If their reaction is genuine, and not grandiloquent, the verdict passes the main and basic test that justice must not only be done but must be seen to be done.
As generally anticipated, the SC has cleared the legislation of the vice of unconstitutionality (barring the mandatory requirement of pre-deposit of 75% of the claim amount) but with a couple of caveats.

Briefly speaking, the SC has set its stamp of judicial approval on all provisions of the legislation, except two: (a) the one relating to 75% pre-deposit before the borrower's appeal to the debt recovery tribunal (DRT) could be entertained, vide section 17 (2); and (b) relating to service of re-call notice by the secured creditor on the borrower under section 13 (2).

The judgement has been called a 'pyrrhic' victory by some. Why is not difficult to understand. When the borrower, ignoring the numerous entreaties of the creditor and in spite of being (made) aware of the hollowness of his defiance, persists in continuing his defaults, the Act sought to arm the creditor with the power to seize and sell the secured assets by following a well-defined procedure, but without the intervention of the court.
The borrower could challenge the action only by making a pre-deposit of 75% of the claim. The creditor was, therefore, hopeful of recovery of dues without much difficulty and with reasonable dispatch.

These hopes now stand belied, if not shattered altogether, with the SC striking down the pre-deposit requirement as being violative of Article 14. In the SC's view, this condition has made the borrower's basic right of approaching the adjudicating authority illusory.

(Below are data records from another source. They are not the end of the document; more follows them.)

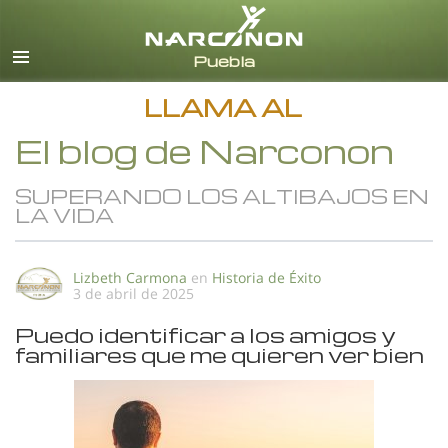
Español
Todas las Regiones/Idiomas
LLAMA AL
El blog de Narconon
SUPERANDO LOS ALTIBAJOS EN
LA VIDA
Lizbeth Carmona
en
Historia de Éxito
3 de abril de 2025
Puedo identificar a los amigos y
familiares que me quieren ver bien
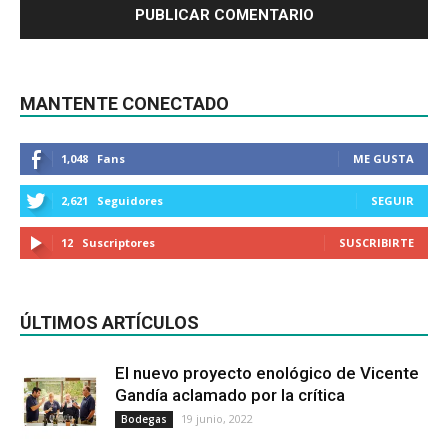
MANTENTE CONECTADO
1,048
Fans
ME GUSTA
2,621
Seguidores
SEGUIR
12
Suscriptores
SUSCRIBIRTE
ÚLTIMOS ARTÍCULOS
El nuevo proyecto enológico de Vicente
Gandía aclamado por la crítica
19 junio, 2022
Bodegas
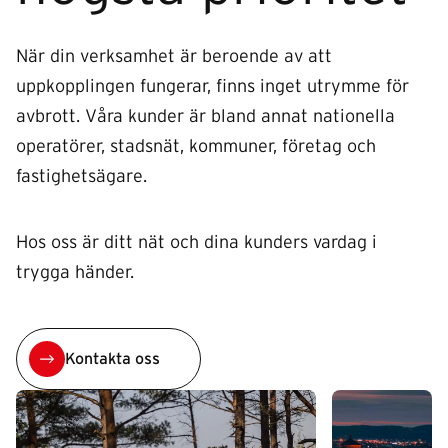
När din verksamhet är beroende av att
uppkopplingen fungerar, finns inget utrymme för
avbrott. Våra kunder är bland annat nationella
operatörer, stadsnät, kommuner, företag och
fastighetsägare.
Hos oss är ditt nät och dina kunders vardag i
trygga händer.
Kontakta oss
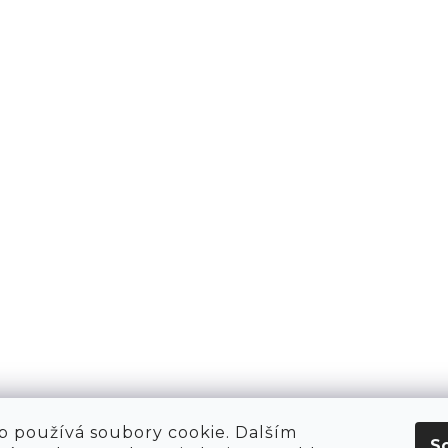
KT
O NÁS
 HIRING!
O NÁKUPU
OBCHOD
POP-UPY
WE ARE HIRING!
MERCH
1981 WORKSHOP
1981 RUN CLUB
 používá soubory cookie. Dalším
S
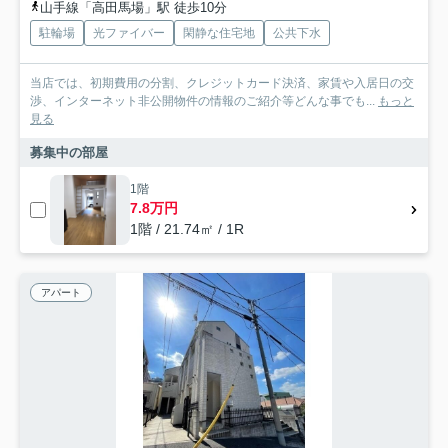
山手線「高田馬場」駅 徒歩10分
駐輪場
光ファイバー
閑静な住宅地
公共下水
当店では、初期費用の分割、クレジットカード決済、家賃や入居日の交
渉、インターネット非公開物件の情報のご紹介等どんな事でも...
もっと
見る
募集中の部屋
1階
7.8万円
1階 / 21.74㎡ / 1R
アパート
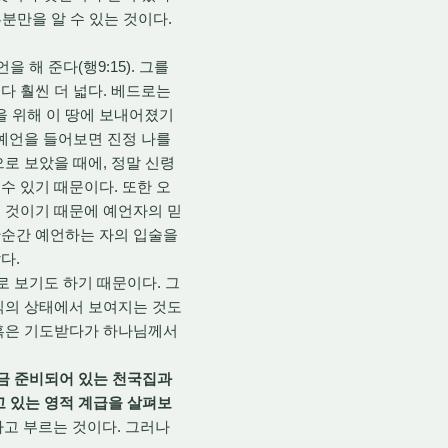
분만을 알 수 있는 것이다.
 해 준다(행9:15). 그를
다 훨씬 더 넓다. 베드로는
 위해 이 땅에 보내어졌기
 예언을 들어보면 진정 나를
로 보았을 때에, 정말 신령
수 있기 때문이다. 또한 오
 것이기 때문에 예언자의 믿
간순간 예언하는 자의 입술을
다.
로 보기도 하기 때문이다. 그
식의 상태에서 보여지는 것도
 혹은 기도받다가 하나님께서
지금 준비되어 있는 천국집과
고 있는 영적 계급을 살펴보
라고 부르는 것이다. 그러나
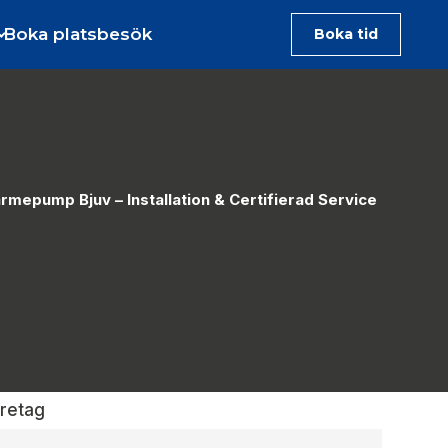
Boka platsbesök
Boka tid
rmepump Bjuv – Installation & Certifierad Service
öretag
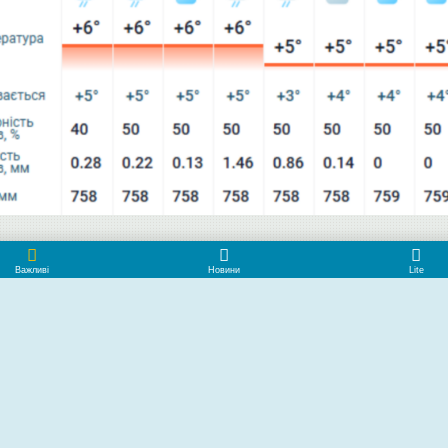
оля і Нікопольщини, автор
Дашадзе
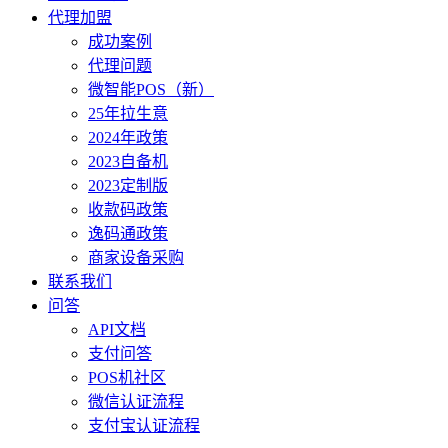
代理加盟
成功案例
代理问题
微智能POS（新）
25年拉生意
2024年政策
2023自备机
2023定制版
收款码政策
逸码通政策
商家设备采购
联系我们
问答
API文档
支付问答
POS机社区
微信认证流程
支付宝认证流程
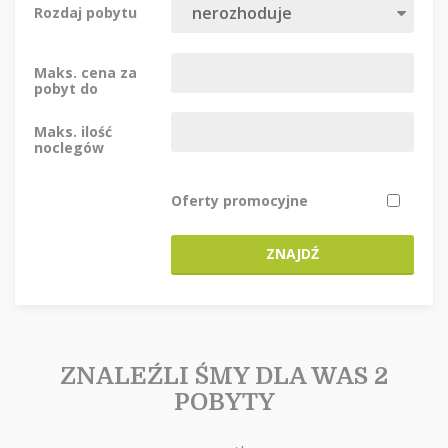
Rozdaj pobytu
Maks. cena za
pobyt do
Maks. ilość
noclegów
Oferty promocyjne
ZNAJDŹ
ZNALEŹLI ŚMY DLA WAS 2
POBYTY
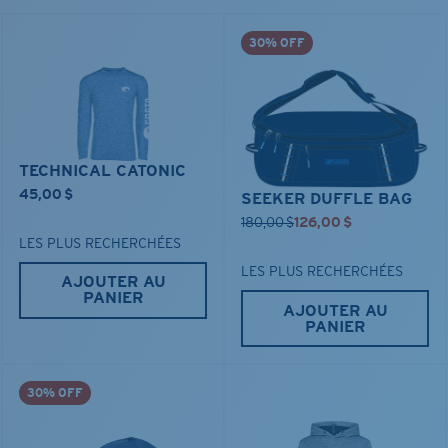
30% OFF
TECHNICAL CATONIC
45,00 $
SEEKER DUFFLE BAG
180,00 $
126,00 $
LES PLUS RECHERCHÉES
LES PLUS RECHERCHÉES
AJOUTER AU
PANIER
AJOUTER AU
PANIER
30% OFF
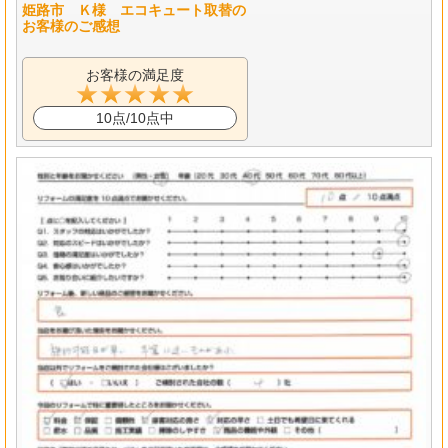
姫路市 Ｋ様 エコキュート取替の
お客様のご感想
お客様の満足度
10点/10点中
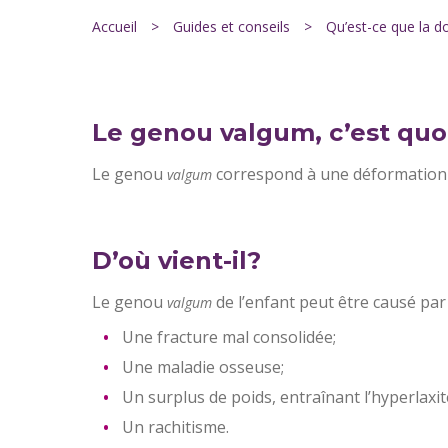
Accueil
>
Guides et conseils
>
Qu’est-ce que la d
Le genou valgum, c’est quo
Le genou
correspond à une déformation d
valgum
D’où vient-il?
Le genou
de l’enfant peut être causé par 
valgum
Une fracture mal consolidée;
Une maladie osseuse;
Un surplus de poids, entraînant l’hyperlaxit
Un rachitisme.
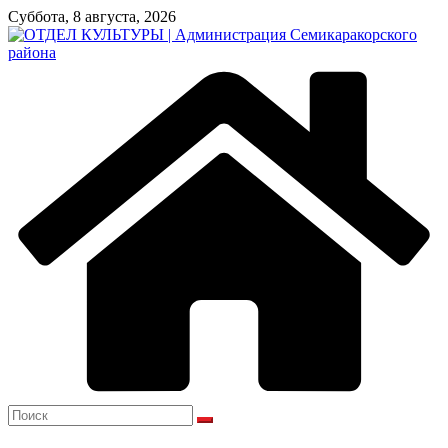
Перейти
Суббота, 8 августа, 2026
к
содержимому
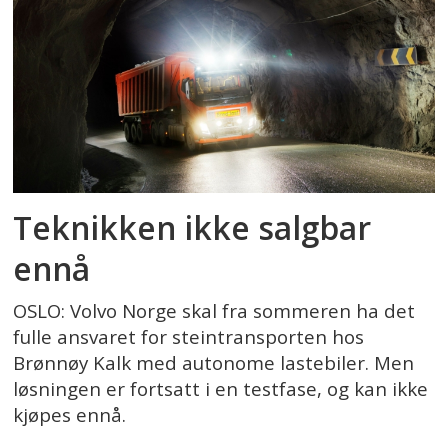
Teknikken ikke salgbar
ennå
OSLO: Volvo Norge skal fra sommeren ha det
fulle ansvaret for steintransporten hos
Brønnøy Kalk med autonome lastebiler. Men
løsningen er fortsatt i en testfase, og kan ikke
kjøpes ennå.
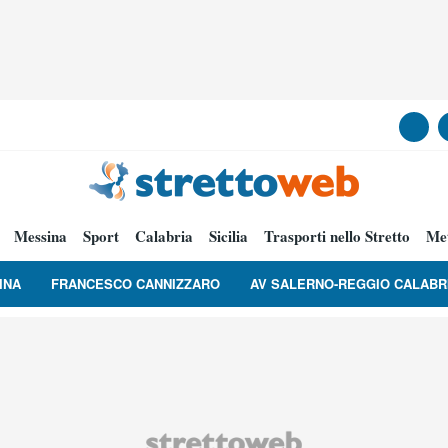
Messina
Sport
Calabria
Sicilia
Trasporti nello Stretto
Me
INA
FRANCESCO CANNIZZARO
AV SALERNO-REGGIO CALABR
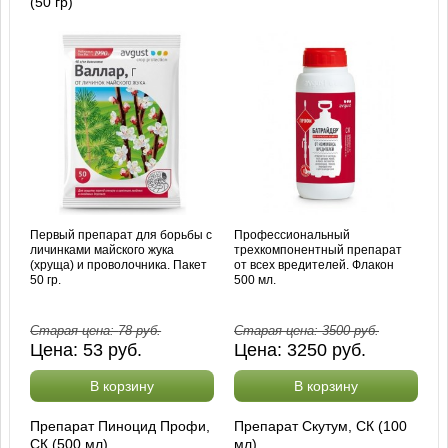
(50 гр)
Первый препарат для борьбы с
Профессиональный
личинками майского жука
трехкомпонентный препарат
(хруща) и проволочника. Пакет
от всех вредителей. Флакон
50 гр.
500 мл.
Старая цена:
78
руб.
Старая цена:
3500
руб.
Цена:
53
руб.
Цена:
3250
руб.
В корзину
В корзину
Препарат Пиноцид Профи,
Препарат Скутум, СК (100
СК (500 мл)
мл)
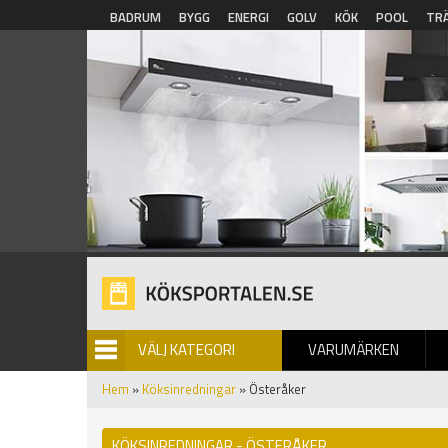
Hoppa till huvudinnehåll
BADRUM
BYGG
ENERGI
GOLV
KÖK
POOL
TR
VÄLJ KATEGORI
VARUMÄRKEN
BILDGALLERI
Hem
»
Köksinredningar
» Österåker
KÖKSINREDNINGAR - ÖSTERÅKER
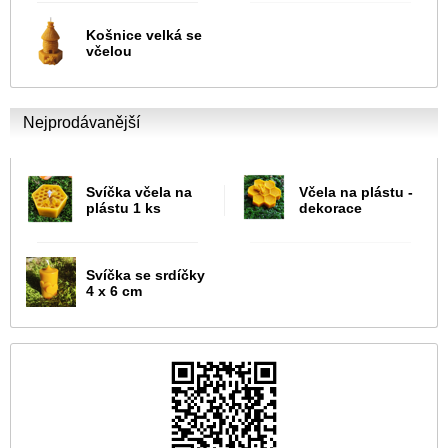
Košnice velká se
včelou
Nejprodávanější
Svíčka včela na
Včela na plástu -
plástu 1 ks
dekorace
Svíčka se srdíčky
4 x 6 cm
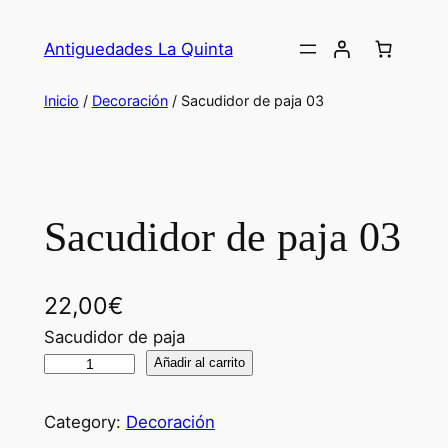
Saltar
al
Antiguedades La Quinta
contenido
Inicio
/
Decoración
/ Sacudidor de paja 03
Sacudidor de paja 03
22,00
€
Sacudidor de paja
S
Añadir al carrito
a
c
Category:
Decoración
u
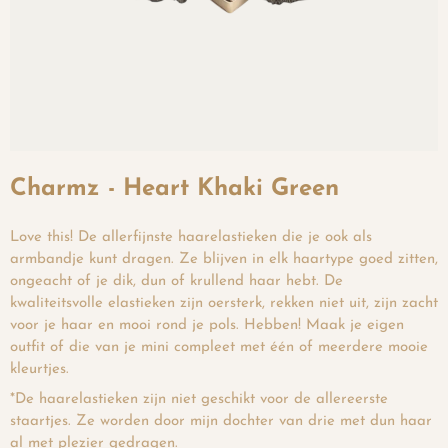
Charmz - Heart Khaki Green
Love this! De allerfijnste haarelastieken die je ook als
armbandje kunt dragen. Ze blijven in elk haartype goed zitten,
ongeacht of je dik, dun of krullend haar hebt. De
kwaliteitsvolle elastieken zijn oersterk, rekken niet uit, zijn zacht
voor je haar en mooi rond je pols. Hebben! Maak je eigen
outfit of die van je mini compleet met één of meerdere mooie
kleurtjes.
*De haarelastieken zijn niet geschikt voor de allereerste
staartjes. Ze worden door mijn dochter van drie met dun haar
al met plezier gedragen.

Accordingly, the SC has declared section 17 (2) violative of Article 14 and hence unconstitutional.

The SC has further ruled by declaring that any move by the creditor, prior to actually seizing the secured assets, can be challenged by the borrower through an appropriate civil proceeding, in spite of the bar on a civil court's jurisdiction imposed by section 34.
No doubt, the SC has made it abundantly clear (in view of the section 34 bar) that it is only to a very limited extent that the jurisdiction of the civil court can be invoked.
But this SC observation is unlikely to deter a recalcitrant borrower from challenging a creditor's action under the Act even with the full knowledge that such a challenge would not succeed, so long as it has the potential to delay matters to the exasperation of the creditor.

This would result in blunting the fangs which the Act sought to provide to creditors.
The SC has also imposed some discipline on the creditor through its observations.
These guidelines say inter alia that if the borrower raises any objections to the recall notice, the creditor should have an internal mechanism to meaningfully consider such objections; the creditor has to act in accordance with the principle of fairness; the creditor must apprise the borrower of the reasons for not accepting his objections; and finally the creditor must keep the borrower informed particularly of developments before initiating further action under section 13 (4) to seize secured assets.

It may, however, be noted that these guidelines create a legal duty for the creditor, which must be discharged with proper application of mind. The communication from the creditor rejecting the objections of the borrower could therefore be open to challenge in a writ proceeding on the ground of non-application of mind by the creditor.
One would undoubtedly acknowledge and greatly respect the SC's wisdom manifest in its pronouncements.

However, one wishes the SC had acknowledged the objective of the provision in section 17 (2) to discourage or deter borrowers from indulging in frivolous litigation.
This objective could have been achieved had the SC read down section 17(2) to the effect that the borrower can exercise his right of (first) appeal to the DRT free from the condition of pre-deposit.

However, on the basis of the prima-facie merit of the appeal, the issue of whether the pre-deposit requirement should be insisted upon and its exact quantum should be decided by the DRT before entertaining the appeal.
On the whole, the verdict safeguards the interests of the large community of borrowers and also preserves public interest in the form of financial health of banks and financial institutions.